• **Work to be completed**
Go through the entries below, tally each line with the string "https", and give the final number by itself.

• **Data to process**
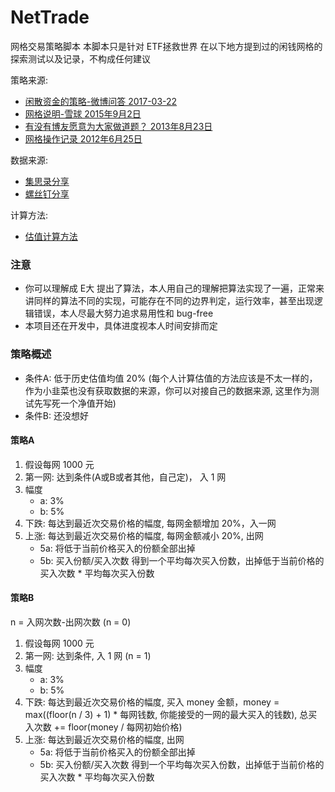 # NetTrade
网格交易策略脚本
本脚本只是针对 ETF拯救世界 在以下地方提到过的闲钱网格的探索测试以及记录，不构成任何建议

策略来源:
* [闲散资金的策略-微博问答 2017-03-22](https://weibo.com/ttwenda/p/show?id=2310684088171439759396)
* [网格说明-雪球 2015年9月2日](https://xueqiu.com/4776750571/55799950)
* [有没有博友愿意为大家做道题？ 2013年8月23日](https://www.chinaetfs.net/?p=895)
* [网格操作记录 2012年6月25日](https://www.chinaetfs.net/?p=757)

数据来源:
* [集思录分享](https://www.jisilu.cn/question/55996)
* [螺丝钉分享](https://xueqiu.com/1997857856/62838103)

计算方法:
* [估值计算方法](http://fund.eastmoney.com/news/1594,20170322722385868.html)


### 注意
* 你可以理解成 E大 提出了算法，本人用自己的理解把算法实现了一遍，正常来讲同样的算法不同的实现，可能存在不同的边界判定，运行效率，甚至出现逻辑错误，本人尽最大努力追求易用性和 bug-free
* 本项目还在开发中，具体进度视本人时间安排而定

### 策略概述

* 条件A: 低于历史估值均值 20% (每个人计算估值的方法应该是不太一样的，作为小韭菜也没有获取数据的来源，你可以对接自己的数据来源, 这里作为测试先写死一个净值开始)
* 条件B: 还没想好

#### 策略A
1. 假设每网 1000 元
2. 第一网: 达到条件(A或B或者其他，自己定)， 入 1 网
3. 幅度
   * a: 3%
   * b: 5%
4. 下跌: 每达到最近次交易价格的幅度, 每网金额增加 20%，入一网
5. 上涨: 每达到最近次交易价格的幅度, 每网金额减小 20%,  出网
   * 5a: 将低于当前价格买入的份额全部出掉
   * 5b: 买入份额/买入次数 得到一个平均每次买入份数，出掉低于当前价格的买入次数 * 平均每次买入份数

#### 策略B
n = 入网次数-出网次数 (n = 0)
1. 假设每网 1000 元
2. 第一网:  达到条件, 入 1 网 (n = 1)
3. 幅度
   * a: 3%
   * b: 5%
4. 下跌: 每达到最近次交易价格的幅度, 买入 money 金额，money = max((floor(n / 3) + 1) * 每网钱数, 你能接受的一网的最大买入的钱数), 总买入次数 += floor(money / 每网初始价格)
5. 上涨: 每达到最近次交易价格的幅度, 出网
   * 5a: 将低于当前价格买入的份额全部出掉
   * 5b: 买入份额/买入次数 得到一个平均每次买入份数，出掉低于当前价格的买入次数 * 平均每次买入份数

• **Exercise result**
6